I’ve had these tubes since late October last year, so this is not “new” information for me, and I’m going to post it as I think/feel/want to.
Initial thoughts … again, going back to October last year …
These are true WE300Bs. Same size, construction and appearance. So, if you’re used to modern 300B interpretations/clones you might be surprised at how compact they are. There’s limited glow, as they are solid-plate. Mildly annoyingly … the labels face the rear of my amplifier, though that’s been a crap-shoot with other tubes anyway. More an amp issue than a tube one.
Packaging was lovely, as you can see from the pictures in the first post (those are all mine). The boxes are highly reminiscent of the originals, just in way better condition than you’ll likely have ever seen them. The outer wooden box is beautifully stained, nicely finished overall, and an unexpected touch.
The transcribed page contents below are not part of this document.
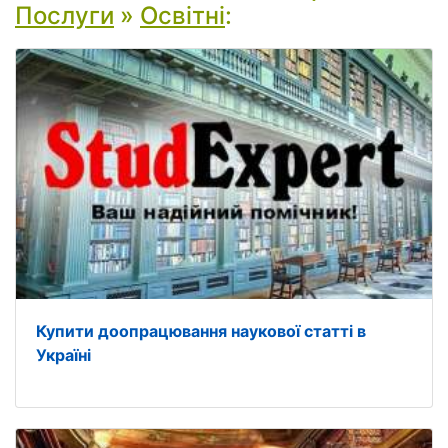
Послуги
»
Освітні
:
Купити доопрацювання наукової статті в
Україні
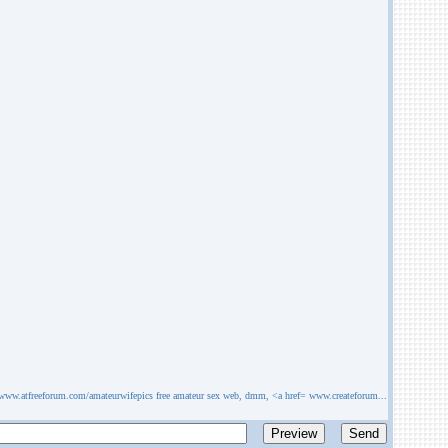
 www.atfreeforum.com/amateurwifepics free amateur sex web, dmm, <a href= www.createforum...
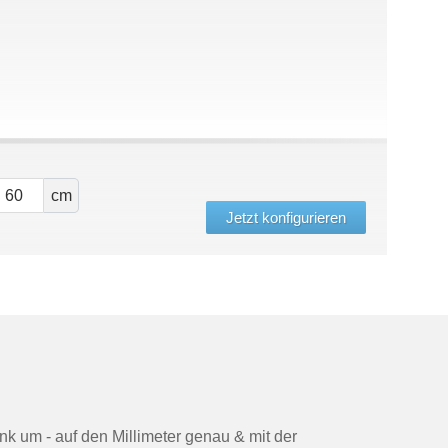
cm
Jetzt konfigurieren
nk um - auf den Millimeter genau & mit der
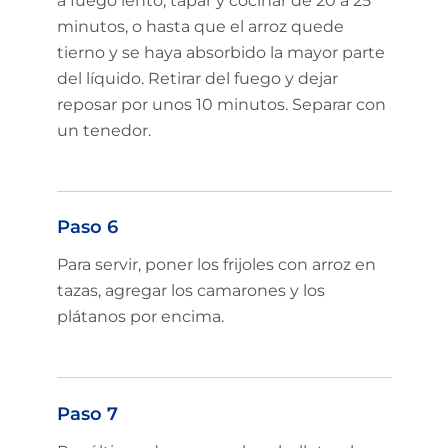
a fuego lento, tapar y cocinar de 20 a 25
minutos, o hasta que el arroz quede
Sign up and save on select
GOYA favorites!
tierno y se haya absorbido la mayor parte
del líquido. Retirar del fuego y dejar
reposar por unos 10 minutos. Separar con
un tenedor.
Sign Up
No Thanks
Paso 6
New members only.
Para servir, poner los frijoles con arroz en
tazas, agregar los camarones y los
plátanos por encima.
Paso 7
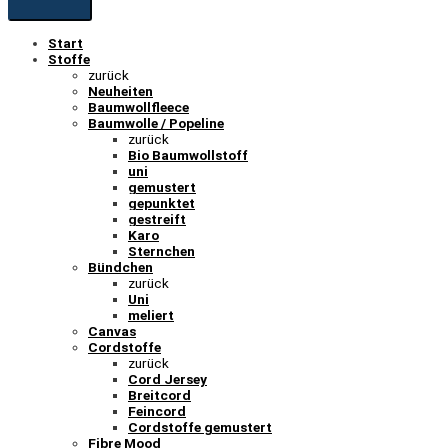
Start
Stoffe
zurück
Neuheiten
Baumwollfleece
Baumwolle / Popeline
zurück
Bio Baumwollstoff
uni
gemustert
gepunktet
gestreift
Karo
Sternchen
Bündchen
zurück
Uni
meliert
Canvas
Cordstoffe
zurück
Cord Jersey
Breitcord
Feincord
Cordstoffe gemustert
Fibre Mood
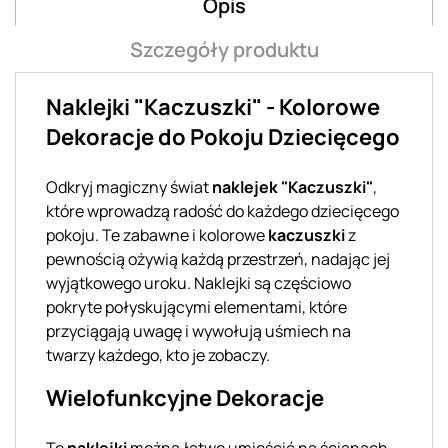
Opis
Szczegóły produktu
Naklejki "Kaczuszki" - Kolorowe
Dekoracje do Pokoju Dziecięcego
Odkryj magiczny świat
naklejek "Kaczuszki"
,
które wprowadzą radość do każdego dziecięcego
pokoju. Te zabawne i kolorowe
kaczuszki
z
pewnością ożywią każdą przestrzeń, nadając jej
wyjątkowego uroku. Naklejki są częściowo
pokryte połyskującymi elementami, które
przyciągają uwagę i wywołują uśmiech na
twarzy każdego, kto je zobaczy.
Wielofunkcyjne Dekoracje
Te
naklejki
można łatwo umieścić na ścianach,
The original “This theater is equipped with …” metal plaque, seen in the background, was an unexpected inclusion from WE due to the long delivery time for the first batch of tubes. At some point, I’ll take a dedicated picture of that. I don’t think you get that if you order now.
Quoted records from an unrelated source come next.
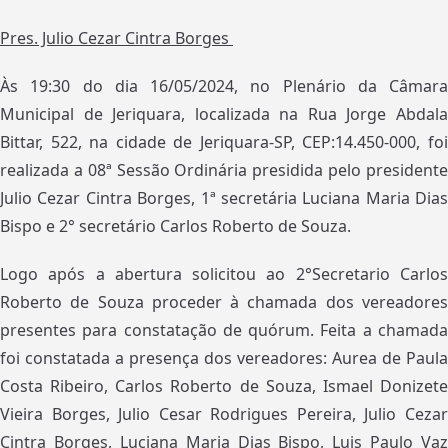
Pres. Julio Cezar Cintra Borges
Às 19:30 do dia 16/05/2024, no Plenário da Câmara
Municipal de Jeriquara, localizada na Rua Jorge Abdala
Bittar, 522, na cidade de Jeriquara-SP, CEP:14.450-000, foi
realizada a 08ª Sessão Ordinária presidida pelo presidente
Julio Cezar Cintra Borges, 1ª secretária Luciana Maria Dias
Bispo e 2° secretário Carlos Roberto de Souza.
Logo após a abertura solicitou ao 2°Secretario Carlos
Roberto de Souza proceder à chamada dos vereadores
presentes para constatação de quórum. Feita a chamada
foi constatada a presença dos vereadores: Aurea de Paula
Costa Ribeiro, Carlos Roberto de Souza, Ismael Donizete
Vieira Borges, Julio Cesar Rodrigues Pereira, Julio Cezar
Cintra Borges, Luciana Maria Dias Bispo, Luis Paulo Vaz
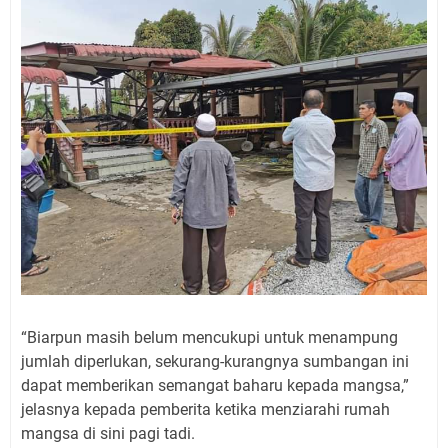
“Biarpun masih belum mencukupi untuk menampung
jumlah diperlukan, sekurang-kurangnya sumbangan ini
dapat memberikan semangat baharu kepada mangsa,”
jelasnya kepada pemberita ketika menziarahi rumah
mangsa di sini pagi tadi.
At a very high level, the initial sound, from cold, with no burn-in, was unmistakably WE300B. And a high-tier 300B at that. It took a good few hours of comparisons for me to place them, provisionally, vs. the Takatsuki 300B, the older 1998 “WE300B”, and the genuine NOS 300B. But that’s an assignment that hasn’t really wavered much since …
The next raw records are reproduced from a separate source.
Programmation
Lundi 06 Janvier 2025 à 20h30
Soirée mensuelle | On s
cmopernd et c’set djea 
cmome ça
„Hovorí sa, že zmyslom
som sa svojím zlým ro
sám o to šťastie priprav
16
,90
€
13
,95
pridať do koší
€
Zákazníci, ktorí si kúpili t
The true NOS tubes, in good shape, hold a slight edge (which is probably mostly preference driven), but at a massive price delta, and a lot of complication and effort to secure.
You can have 3 matched pairs of the new-production WE300B for the price of ONE NOS WE300B.
If you can find one.
…
Burn-in with 300B tubes is a real thing. Perhaps even a bit more so with these vs. NOS.
Out of the box, overall sound here was mesmerizing. It was also accompanied by comparatively high levels of spurious tube-artifacts. Both mechanical/thermal (microphonic tings and pings, audible both through the headphones and ambiently) and electronic.
The mechanical/thermal issues went away in the first 40 hours of use. Which was across 8-10 listening sessions. I suspect that this was less about time-in-use and more about the number of complete thermal cycles on the tubes, letting the physical components settle due to expansion/contraction.
Electronic spuriae were rather more apparent. Whistles and “swirlies” persisted, albeit with decreasing frequency of occurrence, over the next 150 or so hours. You could sit, with nothing playing, and be “treated” to a 30 second course of decaying whistles, or “swirlies”. Which would come and go, somewhat randomly, in 5-15 minute cycles.
I can think of 50’s era sci-fi movies that might have tried to make a soundtrack out of those.
But somewhere around the 200 hour mark (could be more, or less, for any given tube, mine certainly had some differentials) all the artifacts had cleared up. And now I would say they are among the quietest tubes I own. I can’t remember the last time I got whistles or the artifacts. It’s been at least three months.
I’m about to order a 3rd set …
…
I’ll have more specific sound comparisons in the near future, mostly just as a requirement to find the time to write something up.